Sitting in one of the last buildings still intact after months of fighting near Benghazi’s airport, Libyan army special forces commander Wanis Bukhamada presides over a world of destruction.
His forces managed to stop an offensive of Islamist armed groups trying to take the airport in Benina, some 25km south of the eastern city – just one battle in wider chaos gripping the major oil producer three years after the overthrow of Muammar Gaddafi.
“We’ve liberated Benina,” Bukhamada said, working from a farm-turned-office equipped with a fax machine and Thuraya satellite phone.
The Benghazi clashes involving warplanes, tanks and artillery were among the worst since 2011. The violence has reinforced Western fears that Libya may be sliding into civil war as rival former rebel groups who helped topple Gaddafi use their heavy weaponry to carve out fiefdoms.

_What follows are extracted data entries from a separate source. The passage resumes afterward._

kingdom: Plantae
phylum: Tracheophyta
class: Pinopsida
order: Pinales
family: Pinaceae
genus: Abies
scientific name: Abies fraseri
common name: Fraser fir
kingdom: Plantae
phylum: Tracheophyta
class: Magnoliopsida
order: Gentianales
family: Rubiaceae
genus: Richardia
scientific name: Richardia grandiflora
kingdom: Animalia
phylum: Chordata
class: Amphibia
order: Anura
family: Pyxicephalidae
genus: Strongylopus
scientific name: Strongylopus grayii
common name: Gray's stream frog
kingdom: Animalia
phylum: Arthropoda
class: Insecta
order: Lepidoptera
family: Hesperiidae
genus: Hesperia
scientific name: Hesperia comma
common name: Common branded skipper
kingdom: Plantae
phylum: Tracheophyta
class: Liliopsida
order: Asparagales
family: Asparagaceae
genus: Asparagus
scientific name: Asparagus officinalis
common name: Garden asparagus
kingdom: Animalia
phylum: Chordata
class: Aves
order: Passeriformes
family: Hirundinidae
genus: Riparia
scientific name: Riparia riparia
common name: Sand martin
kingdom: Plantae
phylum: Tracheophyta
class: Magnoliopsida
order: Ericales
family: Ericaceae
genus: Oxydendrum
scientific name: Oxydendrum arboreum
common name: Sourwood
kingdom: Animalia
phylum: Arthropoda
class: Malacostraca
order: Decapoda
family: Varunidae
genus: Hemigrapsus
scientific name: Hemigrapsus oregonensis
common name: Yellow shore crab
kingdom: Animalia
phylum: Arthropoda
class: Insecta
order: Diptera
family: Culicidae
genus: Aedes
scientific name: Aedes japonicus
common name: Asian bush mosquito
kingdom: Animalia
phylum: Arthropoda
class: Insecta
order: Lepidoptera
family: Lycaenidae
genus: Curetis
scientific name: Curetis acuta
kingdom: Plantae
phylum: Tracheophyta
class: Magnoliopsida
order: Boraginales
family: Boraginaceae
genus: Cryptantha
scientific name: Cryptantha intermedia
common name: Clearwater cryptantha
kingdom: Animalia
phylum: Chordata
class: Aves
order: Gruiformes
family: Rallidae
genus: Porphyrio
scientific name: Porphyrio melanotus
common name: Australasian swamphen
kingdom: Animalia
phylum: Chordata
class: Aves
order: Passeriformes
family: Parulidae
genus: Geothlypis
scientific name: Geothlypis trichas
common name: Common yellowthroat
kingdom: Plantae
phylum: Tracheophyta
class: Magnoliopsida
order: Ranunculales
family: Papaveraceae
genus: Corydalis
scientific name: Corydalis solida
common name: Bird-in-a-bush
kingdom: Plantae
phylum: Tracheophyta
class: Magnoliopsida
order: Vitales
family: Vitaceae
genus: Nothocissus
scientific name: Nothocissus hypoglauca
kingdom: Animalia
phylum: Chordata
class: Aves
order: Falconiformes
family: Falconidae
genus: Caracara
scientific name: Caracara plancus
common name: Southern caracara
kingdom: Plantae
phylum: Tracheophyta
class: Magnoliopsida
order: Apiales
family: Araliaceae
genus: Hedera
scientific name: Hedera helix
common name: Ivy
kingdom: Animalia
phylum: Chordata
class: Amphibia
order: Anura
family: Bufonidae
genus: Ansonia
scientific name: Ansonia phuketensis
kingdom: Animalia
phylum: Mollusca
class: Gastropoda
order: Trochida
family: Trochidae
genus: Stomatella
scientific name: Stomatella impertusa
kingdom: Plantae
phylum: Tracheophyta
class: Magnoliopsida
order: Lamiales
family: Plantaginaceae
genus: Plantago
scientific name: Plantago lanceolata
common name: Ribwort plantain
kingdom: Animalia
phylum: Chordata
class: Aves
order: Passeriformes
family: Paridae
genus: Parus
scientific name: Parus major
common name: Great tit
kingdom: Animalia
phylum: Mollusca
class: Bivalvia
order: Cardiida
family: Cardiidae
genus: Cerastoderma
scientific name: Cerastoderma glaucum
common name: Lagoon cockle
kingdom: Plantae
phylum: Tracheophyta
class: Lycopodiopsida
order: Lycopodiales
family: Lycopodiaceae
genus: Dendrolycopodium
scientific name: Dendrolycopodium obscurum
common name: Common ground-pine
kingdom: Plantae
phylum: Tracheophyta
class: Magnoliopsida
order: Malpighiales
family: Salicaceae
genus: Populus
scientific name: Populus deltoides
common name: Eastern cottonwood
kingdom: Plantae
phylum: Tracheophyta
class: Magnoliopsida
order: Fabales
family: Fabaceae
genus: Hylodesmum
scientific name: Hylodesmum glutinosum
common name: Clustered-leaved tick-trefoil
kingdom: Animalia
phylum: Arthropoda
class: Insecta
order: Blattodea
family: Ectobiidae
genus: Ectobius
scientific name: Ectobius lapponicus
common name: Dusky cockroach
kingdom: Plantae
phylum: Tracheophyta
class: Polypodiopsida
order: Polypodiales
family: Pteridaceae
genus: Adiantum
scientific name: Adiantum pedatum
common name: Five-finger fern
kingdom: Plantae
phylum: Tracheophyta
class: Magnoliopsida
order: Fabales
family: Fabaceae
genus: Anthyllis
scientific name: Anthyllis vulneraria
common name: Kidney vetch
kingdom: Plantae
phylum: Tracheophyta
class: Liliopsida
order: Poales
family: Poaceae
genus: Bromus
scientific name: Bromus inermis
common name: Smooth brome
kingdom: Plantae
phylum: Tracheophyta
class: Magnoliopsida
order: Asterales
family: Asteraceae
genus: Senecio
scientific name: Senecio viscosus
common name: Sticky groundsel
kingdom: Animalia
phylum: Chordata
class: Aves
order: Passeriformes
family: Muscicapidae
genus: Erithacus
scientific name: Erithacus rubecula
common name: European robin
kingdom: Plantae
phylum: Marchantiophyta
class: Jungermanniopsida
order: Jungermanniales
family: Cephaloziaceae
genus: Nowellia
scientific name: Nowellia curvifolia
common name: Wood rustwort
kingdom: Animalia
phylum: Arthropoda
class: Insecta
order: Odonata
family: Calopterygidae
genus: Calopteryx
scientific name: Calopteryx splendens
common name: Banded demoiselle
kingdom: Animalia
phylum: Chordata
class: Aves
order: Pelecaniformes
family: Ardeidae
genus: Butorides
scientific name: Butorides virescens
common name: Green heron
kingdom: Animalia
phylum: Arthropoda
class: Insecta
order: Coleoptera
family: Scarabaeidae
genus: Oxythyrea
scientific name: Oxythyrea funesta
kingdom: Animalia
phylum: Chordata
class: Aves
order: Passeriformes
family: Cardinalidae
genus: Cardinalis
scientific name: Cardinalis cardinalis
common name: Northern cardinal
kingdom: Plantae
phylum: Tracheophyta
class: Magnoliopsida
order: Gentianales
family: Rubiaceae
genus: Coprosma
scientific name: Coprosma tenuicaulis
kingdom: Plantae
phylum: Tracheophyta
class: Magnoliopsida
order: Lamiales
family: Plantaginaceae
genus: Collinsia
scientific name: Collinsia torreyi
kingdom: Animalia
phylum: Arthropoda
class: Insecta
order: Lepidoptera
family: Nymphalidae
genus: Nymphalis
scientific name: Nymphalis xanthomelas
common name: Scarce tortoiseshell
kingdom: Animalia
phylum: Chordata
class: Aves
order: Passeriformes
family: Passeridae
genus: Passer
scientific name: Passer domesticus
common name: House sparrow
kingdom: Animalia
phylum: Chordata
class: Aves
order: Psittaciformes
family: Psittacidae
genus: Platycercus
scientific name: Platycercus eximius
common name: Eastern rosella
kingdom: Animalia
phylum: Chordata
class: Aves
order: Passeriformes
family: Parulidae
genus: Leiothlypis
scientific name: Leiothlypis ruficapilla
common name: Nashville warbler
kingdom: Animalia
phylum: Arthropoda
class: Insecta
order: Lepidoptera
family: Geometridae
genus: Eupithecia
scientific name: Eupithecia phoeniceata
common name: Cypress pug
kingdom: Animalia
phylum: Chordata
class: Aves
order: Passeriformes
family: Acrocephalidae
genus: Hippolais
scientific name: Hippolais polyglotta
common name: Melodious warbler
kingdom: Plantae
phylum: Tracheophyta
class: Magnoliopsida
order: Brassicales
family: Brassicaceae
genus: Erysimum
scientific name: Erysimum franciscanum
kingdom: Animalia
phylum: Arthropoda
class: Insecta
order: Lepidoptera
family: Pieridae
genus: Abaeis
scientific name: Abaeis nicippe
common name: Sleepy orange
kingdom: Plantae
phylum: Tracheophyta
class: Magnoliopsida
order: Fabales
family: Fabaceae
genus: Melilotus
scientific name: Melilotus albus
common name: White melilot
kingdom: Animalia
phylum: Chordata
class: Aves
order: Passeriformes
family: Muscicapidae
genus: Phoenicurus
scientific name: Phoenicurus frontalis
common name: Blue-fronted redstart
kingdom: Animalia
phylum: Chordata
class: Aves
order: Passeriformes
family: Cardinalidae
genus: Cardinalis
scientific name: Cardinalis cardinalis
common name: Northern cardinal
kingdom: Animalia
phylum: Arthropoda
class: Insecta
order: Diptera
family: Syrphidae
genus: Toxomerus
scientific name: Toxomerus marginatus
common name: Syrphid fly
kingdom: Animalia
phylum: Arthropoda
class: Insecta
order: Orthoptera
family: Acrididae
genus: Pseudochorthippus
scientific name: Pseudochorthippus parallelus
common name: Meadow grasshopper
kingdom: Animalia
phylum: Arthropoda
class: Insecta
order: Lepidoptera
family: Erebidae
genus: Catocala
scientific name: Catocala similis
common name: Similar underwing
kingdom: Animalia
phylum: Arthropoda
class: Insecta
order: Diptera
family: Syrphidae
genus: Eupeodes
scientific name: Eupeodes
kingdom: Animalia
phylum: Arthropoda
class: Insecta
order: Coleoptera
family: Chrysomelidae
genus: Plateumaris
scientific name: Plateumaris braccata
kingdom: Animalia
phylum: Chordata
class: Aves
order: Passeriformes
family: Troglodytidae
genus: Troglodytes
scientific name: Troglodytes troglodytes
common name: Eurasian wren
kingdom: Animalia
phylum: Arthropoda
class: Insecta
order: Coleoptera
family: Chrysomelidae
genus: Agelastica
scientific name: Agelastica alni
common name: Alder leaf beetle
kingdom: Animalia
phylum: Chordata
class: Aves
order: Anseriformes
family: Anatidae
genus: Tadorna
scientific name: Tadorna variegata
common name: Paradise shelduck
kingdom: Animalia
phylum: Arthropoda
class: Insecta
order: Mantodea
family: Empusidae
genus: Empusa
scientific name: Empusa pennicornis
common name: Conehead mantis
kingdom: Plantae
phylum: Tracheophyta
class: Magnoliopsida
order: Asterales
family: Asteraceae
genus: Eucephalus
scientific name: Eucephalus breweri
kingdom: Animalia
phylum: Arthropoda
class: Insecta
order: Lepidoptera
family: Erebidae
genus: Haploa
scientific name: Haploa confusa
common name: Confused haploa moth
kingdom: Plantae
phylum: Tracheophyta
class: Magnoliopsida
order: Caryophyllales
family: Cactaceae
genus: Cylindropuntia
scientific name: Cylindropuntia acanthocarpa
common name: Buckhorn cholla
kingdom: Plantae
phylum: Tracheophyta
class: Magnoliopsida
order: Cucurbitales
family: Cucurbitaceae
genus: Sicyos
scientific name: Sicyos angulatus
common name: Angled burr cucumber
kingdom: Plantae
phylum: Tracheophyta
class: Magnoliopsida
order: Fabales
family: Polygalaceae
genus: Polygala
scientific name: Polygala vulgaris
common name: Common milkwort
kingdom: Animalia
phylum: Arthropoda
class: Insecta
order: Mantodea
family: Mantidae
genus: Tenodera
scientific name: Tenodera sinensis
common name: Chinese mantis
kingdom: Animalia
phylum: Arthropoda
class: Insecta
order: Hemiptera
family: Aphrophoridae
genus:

The battle for Benghazi, Libya’s second largest city, and its surroundings runs parallel to the Tripoli conflict. A chaotic struggle for control of the city after special forces were driven out has for months pitted government forces and irregular units against a coalition of Islamist brigades.
The regular army, like other Libyan institutions too weak to control rival armed factions, has now teamed up in Benghazi with forces of former general Khalifa Haftar, an ex-Gaddafi general who started his own campaign against Islamists in May.